- [Exercise description]: Look below for the line with "font-size: 16px ->" and the line with "border: 6px solid". Copy exactly those two lines and every line between, but not the pictures.

- [Exercise data]:

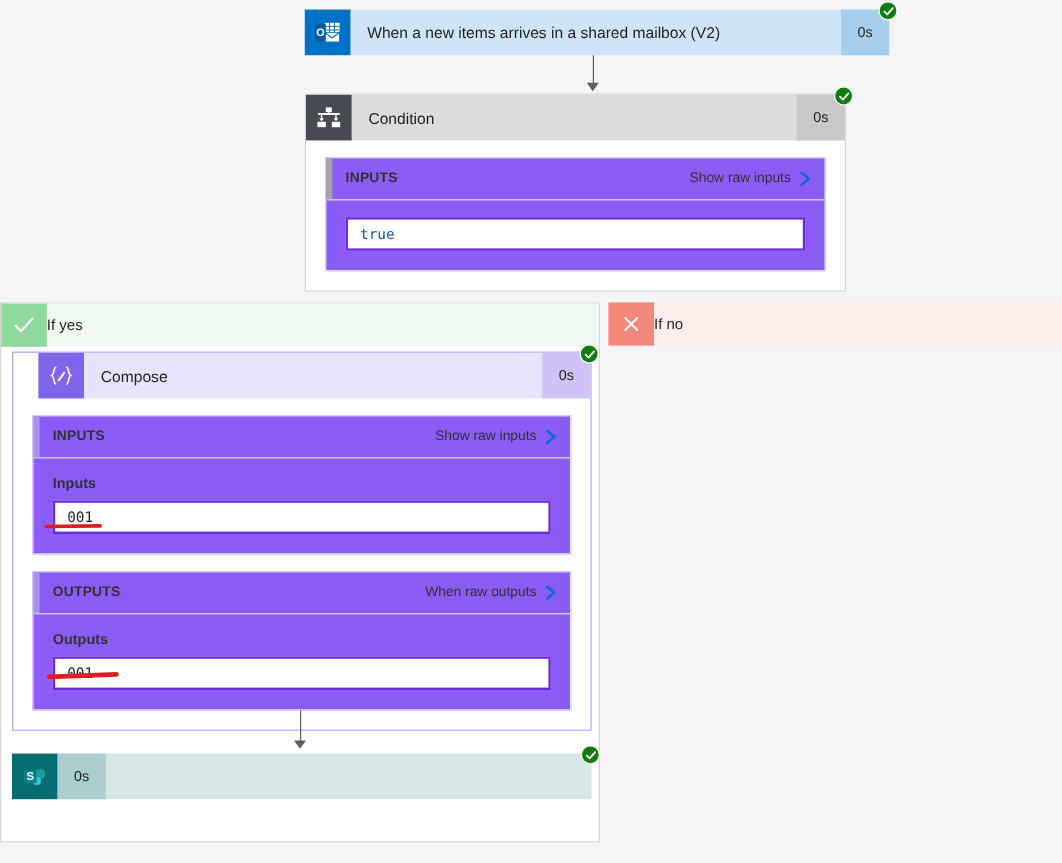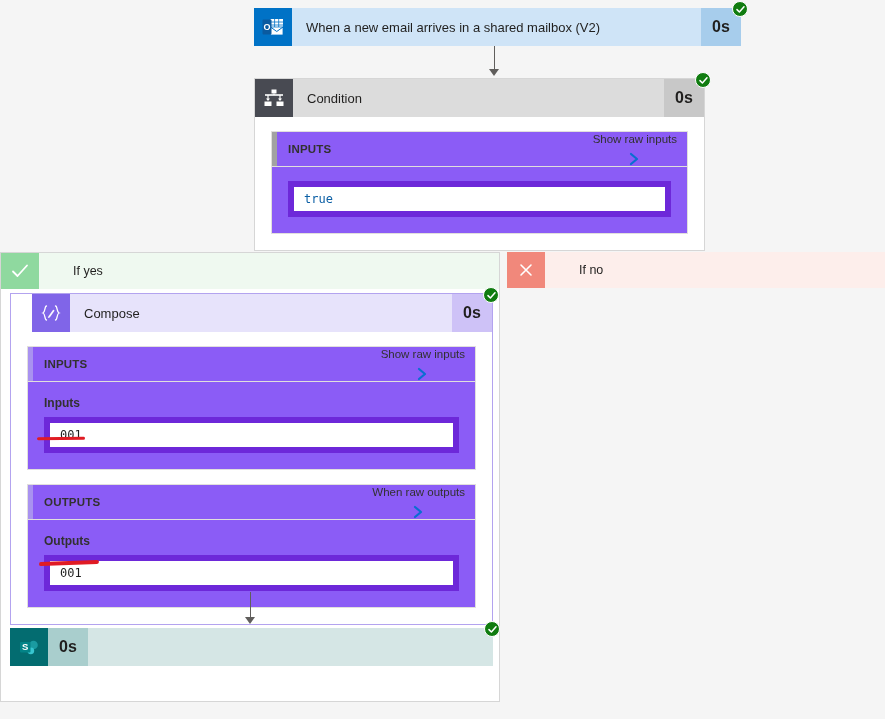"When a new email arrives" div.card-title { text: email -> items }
==
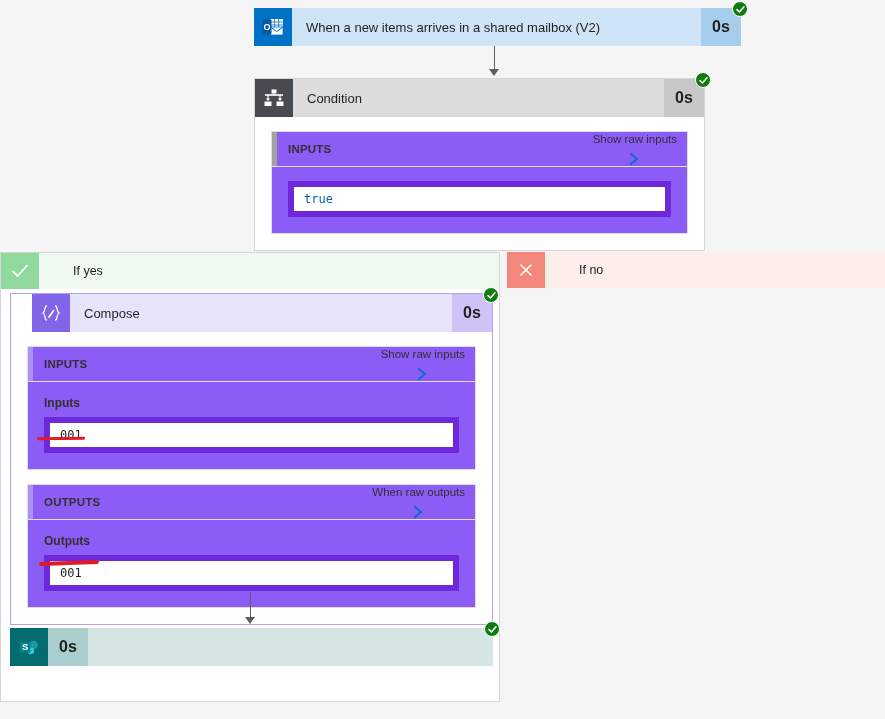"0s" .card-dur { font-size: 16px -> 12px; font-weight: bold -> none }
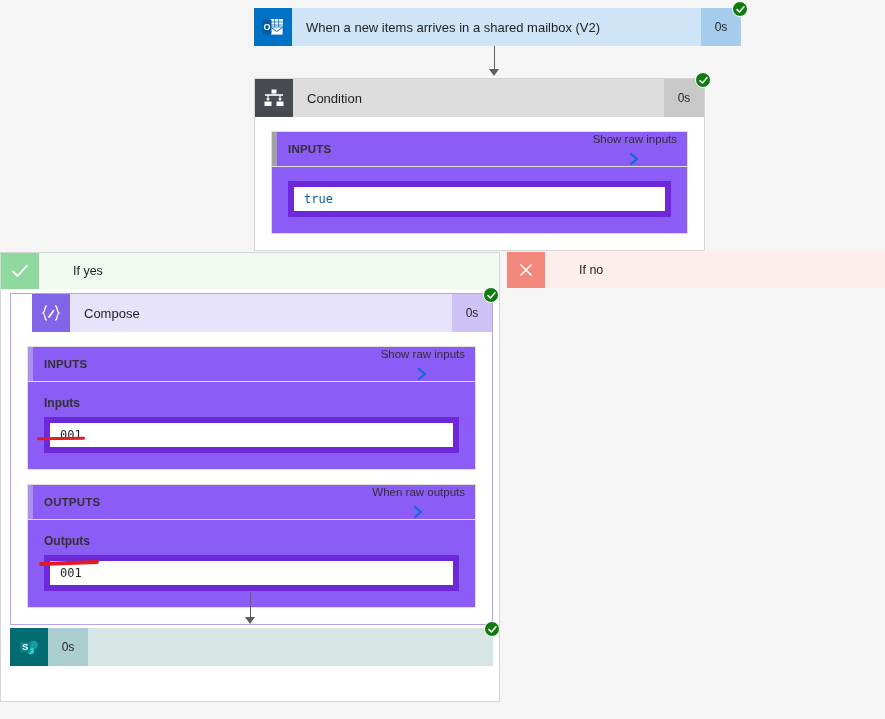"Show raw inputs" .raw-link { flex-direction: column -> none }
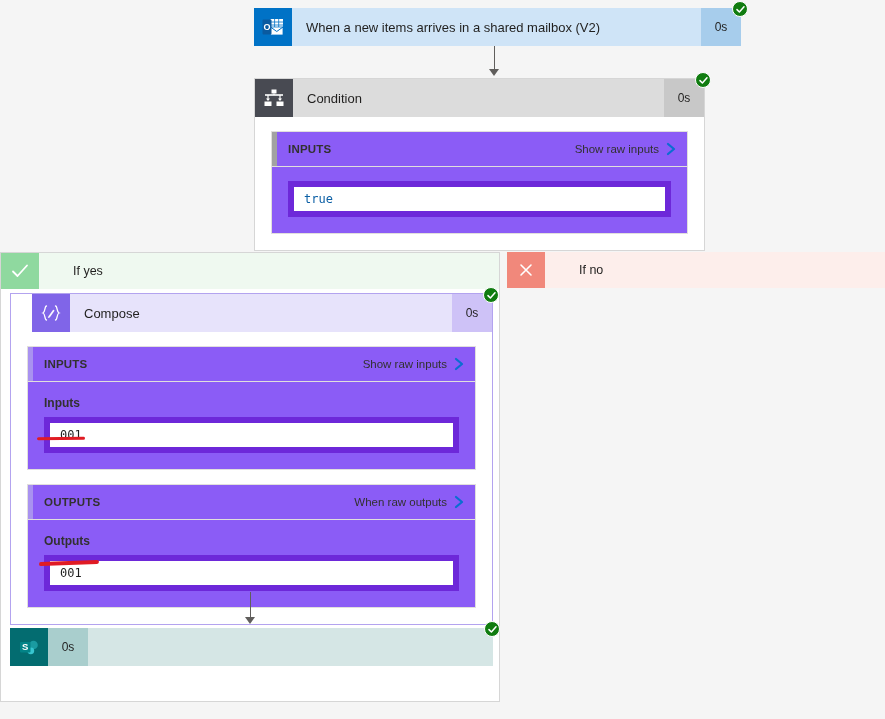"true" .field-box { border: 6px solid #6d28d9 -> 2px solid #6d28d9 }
---
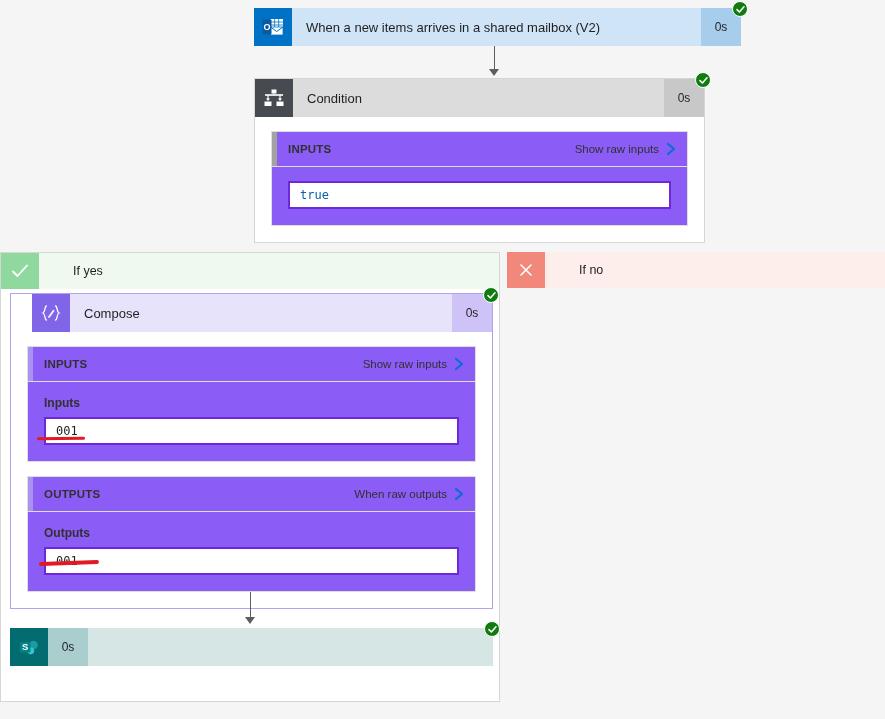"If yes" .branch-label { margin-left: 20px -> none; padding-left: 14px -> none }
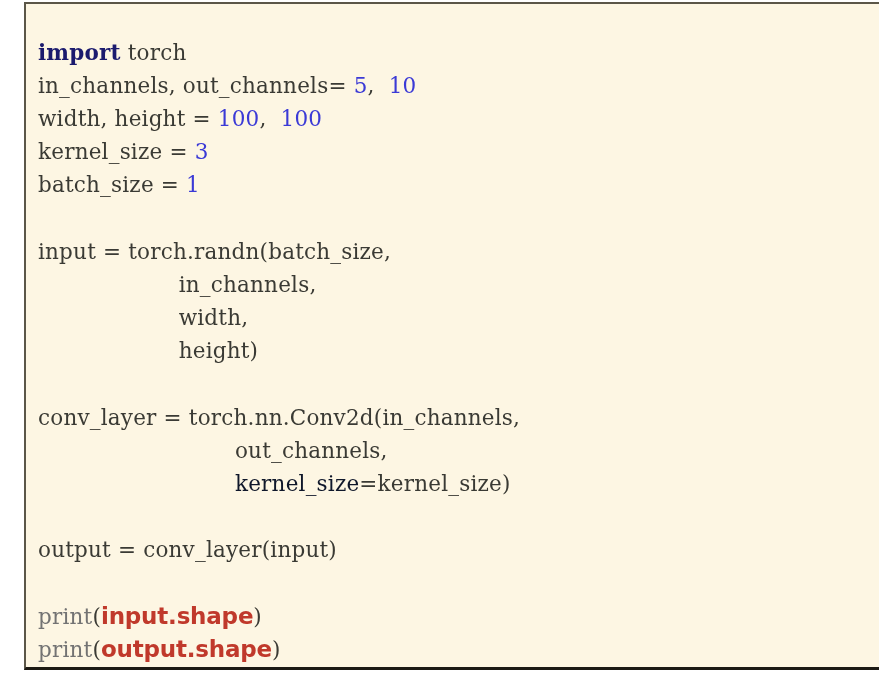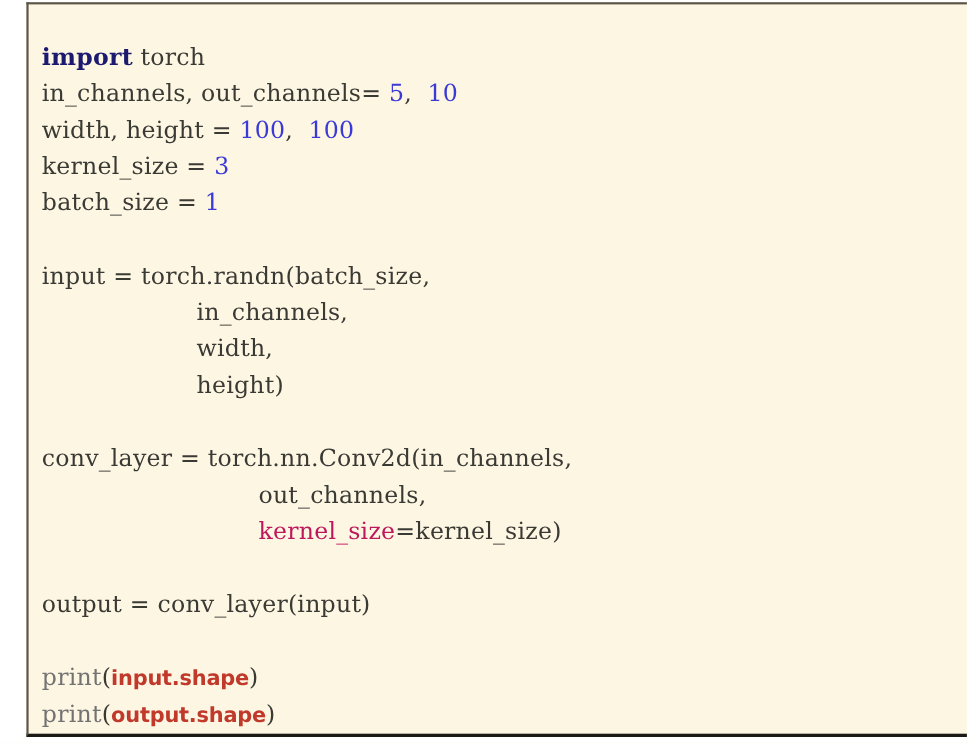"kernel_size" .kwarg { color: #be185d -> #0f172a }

- [Task response]:
"0s" .card-dur { font-size: 16px -> 12px; font-weight: bold -> none }
"Show raw inputs" .raw-link { flex-direction: column -> none }
"true" .field-box { border: 6px solid #6d28d9 -> 2px solid #6d28d9 }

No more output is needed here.